§ **WORK ITEM**:
Pull out every line in the data that has the string "http" in it.

§ **SUPPLIED MATERIAL**:
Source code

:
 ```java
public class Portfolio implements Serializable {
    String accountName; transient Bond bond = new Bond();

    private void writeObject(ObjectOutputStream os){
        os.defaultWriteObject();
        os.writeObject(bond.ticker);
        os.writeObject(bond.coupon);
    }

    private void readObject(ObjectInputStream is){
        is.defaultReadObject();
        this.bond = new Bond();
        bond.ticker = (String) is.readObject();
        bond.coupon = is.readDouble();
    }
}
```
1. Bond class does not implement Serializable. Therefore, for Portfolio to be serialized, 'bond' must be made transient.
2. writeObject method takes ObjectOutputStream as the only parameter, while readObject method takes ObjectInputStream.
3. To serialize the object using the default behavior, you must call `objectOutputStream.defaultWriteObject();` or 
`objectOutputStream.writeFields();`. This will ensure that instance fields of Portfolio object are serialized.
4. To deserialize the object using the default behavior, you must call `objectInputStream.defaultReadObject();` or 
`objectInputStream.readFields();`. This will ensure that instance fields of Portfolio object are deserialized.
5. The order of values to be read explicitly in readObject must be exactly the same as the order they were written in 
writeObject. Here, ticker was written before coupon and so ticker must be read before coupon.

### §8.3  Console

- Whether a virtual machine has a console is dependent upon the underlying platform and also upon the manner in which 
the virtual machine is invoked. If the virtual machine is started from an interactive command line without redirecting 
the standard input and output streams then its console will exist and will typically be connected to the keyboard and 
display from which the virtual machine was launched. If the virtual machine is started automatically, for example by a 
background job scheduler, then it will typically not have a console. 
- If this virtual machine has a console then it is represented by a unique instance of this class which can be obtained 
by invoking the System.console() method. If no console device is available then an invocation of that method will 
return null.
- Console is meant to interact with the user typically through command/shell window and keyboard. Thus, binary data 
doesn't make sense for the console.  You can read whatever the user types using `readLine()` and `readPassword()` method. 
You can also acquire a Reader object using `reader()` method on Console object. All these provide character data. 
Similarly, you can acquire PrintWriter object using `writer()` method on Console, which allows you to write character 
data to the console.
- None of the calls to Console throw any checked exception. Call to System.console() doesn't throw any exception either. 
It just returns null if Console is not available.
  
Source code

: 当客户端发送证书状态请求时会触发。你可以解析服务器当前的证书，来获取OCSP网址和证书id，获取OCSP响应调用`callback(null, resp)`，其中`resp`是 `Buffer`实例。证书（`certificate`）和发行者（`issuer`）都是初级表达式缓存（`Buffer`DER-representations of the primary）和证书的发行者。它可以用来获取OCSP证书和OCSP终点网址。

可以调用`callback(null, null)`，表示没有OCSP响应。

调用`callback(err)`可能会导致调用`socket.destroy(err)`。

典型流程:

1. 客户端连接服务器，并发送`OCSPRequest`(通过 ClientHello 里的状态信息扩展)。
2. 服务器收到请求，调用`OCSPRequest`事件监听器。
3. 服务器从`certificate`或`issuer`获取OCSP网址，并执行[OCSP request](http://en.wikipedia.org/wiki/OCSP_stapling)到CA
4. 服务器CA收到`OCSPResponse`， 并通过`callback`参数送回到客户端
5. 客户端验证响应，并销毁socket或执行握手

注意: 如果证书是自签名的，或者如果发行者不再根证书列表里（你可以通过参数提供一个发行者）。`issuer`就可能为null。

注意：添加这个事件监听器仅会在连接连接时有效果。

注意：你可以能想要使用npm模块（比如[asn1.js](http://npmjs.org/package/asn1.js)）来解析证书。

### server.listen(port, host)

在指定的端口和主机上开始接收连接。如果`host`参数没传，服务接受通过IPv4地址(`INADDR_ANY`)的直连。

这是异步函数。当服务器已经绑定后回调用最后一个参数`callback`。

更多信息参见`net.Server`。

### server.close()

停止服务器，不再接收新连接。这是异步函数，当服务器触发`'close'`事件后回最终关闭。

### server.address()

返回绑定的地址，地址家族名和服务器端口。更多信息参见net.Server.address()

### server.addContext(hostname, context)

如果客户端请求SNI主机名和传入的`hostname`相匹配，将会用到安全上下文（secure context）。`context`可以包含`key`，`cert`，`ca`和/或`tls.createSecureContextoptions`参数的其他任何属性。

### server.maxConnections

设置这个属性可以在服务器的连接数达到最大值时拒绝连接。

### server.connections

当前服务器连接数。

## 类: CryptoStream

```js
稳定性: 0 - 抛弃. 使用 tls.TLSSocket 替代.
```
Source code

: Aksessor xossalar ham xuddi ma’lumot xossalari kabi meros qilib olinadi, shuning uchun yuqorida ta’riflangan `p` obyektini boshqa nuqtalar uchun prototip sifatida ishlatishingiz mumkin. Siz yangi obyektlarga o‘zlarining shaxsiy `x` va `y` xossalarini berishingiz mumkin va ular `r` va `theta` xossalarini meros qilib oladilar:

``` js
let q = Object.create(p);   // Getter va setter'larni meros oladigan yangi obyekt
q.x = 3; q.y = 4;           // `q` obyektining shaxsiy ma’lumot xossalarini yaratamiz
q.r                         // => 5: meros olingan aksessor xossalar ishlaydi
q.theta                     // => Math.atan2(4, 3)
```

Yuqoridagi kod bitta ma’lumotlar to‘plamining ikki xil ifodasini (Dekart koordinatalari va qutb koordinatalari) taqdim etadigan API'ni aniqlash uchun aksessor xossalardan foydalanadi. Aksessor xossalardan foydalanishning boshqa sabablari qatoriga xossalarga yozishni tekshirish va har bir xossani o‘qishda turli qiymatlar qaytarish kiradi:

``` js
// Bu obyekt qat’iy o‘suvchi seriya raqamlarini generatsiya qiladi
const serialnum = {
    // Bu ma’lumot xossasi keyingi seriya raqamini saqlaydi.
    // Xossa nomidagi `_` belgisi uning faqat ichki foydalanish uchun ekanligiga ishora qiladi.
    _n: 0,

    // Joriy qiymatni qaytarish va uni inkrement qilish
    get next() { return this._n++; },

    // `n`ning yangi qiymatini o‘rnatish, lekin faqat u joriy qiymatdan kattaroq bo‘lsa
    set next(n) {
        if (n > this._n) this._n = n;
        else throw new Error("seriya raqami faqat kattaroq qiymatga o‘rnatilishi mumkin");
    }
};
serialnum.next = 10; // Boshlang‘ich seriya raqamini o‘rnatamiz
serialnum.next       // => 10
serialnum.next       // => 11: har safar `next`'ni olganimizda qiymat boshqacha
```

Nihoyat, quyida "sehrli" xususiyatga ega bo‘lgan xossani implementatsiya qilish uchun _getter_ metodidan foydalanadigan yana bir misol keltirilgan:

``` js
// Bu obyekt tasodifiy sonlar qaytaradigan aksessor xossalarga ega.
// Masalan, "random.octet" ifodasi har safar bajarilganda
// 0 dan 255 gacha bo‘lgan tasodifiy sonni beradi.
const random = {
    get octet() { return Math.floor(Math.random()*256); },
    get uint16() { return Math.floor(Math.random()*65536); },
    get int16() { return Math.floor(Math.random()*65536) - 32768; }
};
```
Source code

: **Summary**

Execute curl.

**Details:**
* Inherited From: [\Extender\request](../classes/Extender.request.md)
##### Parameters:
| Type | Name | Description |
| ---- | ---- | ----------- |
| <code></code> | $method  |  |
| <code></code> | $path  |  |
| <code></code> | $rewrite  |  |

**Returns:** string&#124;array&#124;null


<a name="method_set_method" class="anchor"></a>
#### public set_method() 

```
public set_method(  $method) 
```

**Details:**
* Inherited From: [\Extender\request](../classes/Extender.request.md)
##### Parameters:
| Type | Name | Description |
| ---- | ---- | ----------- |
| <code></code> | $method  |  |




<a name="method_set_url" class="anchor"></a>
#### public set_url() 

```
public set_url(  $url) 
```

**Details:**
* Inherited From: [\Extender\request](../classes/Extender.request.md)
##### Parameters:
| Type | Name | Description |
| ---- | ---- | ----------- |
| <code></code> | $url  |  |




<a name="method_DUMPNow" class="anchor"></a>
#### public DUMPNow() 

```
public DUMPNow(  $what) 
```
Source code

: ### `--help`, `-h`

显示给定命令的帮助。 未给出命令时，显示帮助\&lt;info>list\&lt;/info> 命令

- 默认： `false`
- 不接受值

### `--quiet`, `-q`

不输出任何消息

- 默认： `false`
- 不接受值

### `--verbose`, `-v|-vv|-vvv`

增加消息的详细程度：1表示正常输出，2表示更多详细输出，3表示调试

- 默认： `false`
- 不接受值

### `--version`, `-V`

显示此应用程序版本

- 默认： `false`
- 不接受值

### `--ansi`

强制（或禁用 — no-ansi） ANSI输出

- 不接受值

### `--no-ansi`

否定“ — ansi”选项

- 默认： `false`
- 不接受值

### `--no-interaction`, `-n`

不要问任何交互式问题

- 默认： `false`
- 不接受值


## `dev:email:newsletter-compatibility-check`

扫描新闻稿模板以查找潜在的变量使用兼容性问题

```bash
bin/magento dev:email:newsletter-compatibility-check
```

§ **ANSWER TO THE EXERCISE**:
3. 服务器从`certificate`或`issuer`获取OCSP网址，并执行[OCSP request](http://en.wikipedia.org/wiki/OCSP_stapling)到CA
注意：你可以能想要使用npm模块（比如[asn1.js](http://npmjs.org/package/asn1.js)）来解析证书。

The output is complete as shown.